▸ **Questions**:
A. According to the summary of the study on belief in miracles and cancer prognosis, how many patients made up the analytic sample?
B. Continue the summary of the study on belief in miracles and cancer prognosis from the point where it ends.

▸ **Source text**:
════

November 2019 Article of the Month
George, L. S., Balboni, T. A., Maciejewski, P. K., Epstein, A. S. and Prigerson, H. G. "'My doctor says the cancer is worse, but I believe in miracles' --when religious belief in miracles diminishes the impact of news of cancer progression on change in prognostic understanding." Cancer (2019): online ahead of print, 10/28/19; 8pp.
SUMMARY and COMMENT: This month's study "is the first to provide direct evidence that religious belief in miracles may limit the impact of prognostic information [about cancer progression], even when that information involves concrete medical data coming from scan results" [MS p. 5]. It is aimed at medical providers but touches upon circumstances relevant to chaplaincy, especially in terms of how this belief may play into patients' coping and potential health care decision-making. Previous literature around this subject has been largely anecdotal.
"Specifically, using patient-report assessments, we examine whether receiving cancer progression news is associated with a previsit to postvisit change in prognostic understanding with respect to patients' baseline level of religious belief in miracles" [MS pp. 1-2]. Data came from a larger study, with the analytic sample for present purposes consisting of 158 patients.

════

▸ **Dataset entries**:
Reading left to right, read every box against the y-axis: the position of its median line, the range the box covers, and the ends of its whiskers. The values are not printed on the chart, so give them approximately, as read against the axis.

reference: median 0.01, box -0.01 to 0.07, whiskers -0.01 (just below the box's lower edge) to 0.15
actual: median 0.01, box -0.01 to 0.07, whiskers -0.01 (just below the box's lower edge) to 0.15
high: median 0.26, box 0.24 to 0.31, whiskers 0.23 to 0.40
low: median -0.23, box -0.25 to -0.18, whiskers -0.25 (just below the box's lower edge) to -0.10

════

▸ **Results**:
A. 158 patients

B.
At study entry, patient demographics and disease characteristics were recorded. Before and after clinic visits at which cancer restaging scan results were discussed, trained interviewers assessed patients via structured interviews. At the previsit assessment, religious belief in miracles was measured; at the postvisit assessment, receipt of cancer progression news was measured; and at the pre- and postvisit assessments, prognostic understanding was measured. The median time between pre- and postvisit assessments was 35 days (interquartile range, 16-70 days). [MS p. 2]The Religious Beliefs in End-of-Life Medical Care (RBEC) scale was used, with belief in miracles assessed with the item: "I believe that God could perform a miracle in curing me of cancer" [MS p. 2; and see Items of Related Interest, §I, below]. Other measures included the Multidimensional Measure of Religiousness and Spirituality Brief Scale, and a four-item measure of patients' prognostic understanding drawn from previous research by some of the current authors and lined out in a table [--see p. 3]. Patients were also "asked what their provider said about their cancer during the discussion of scan results" [MS p. 2], with options being that their cancer condition was worse, stable, better, or other.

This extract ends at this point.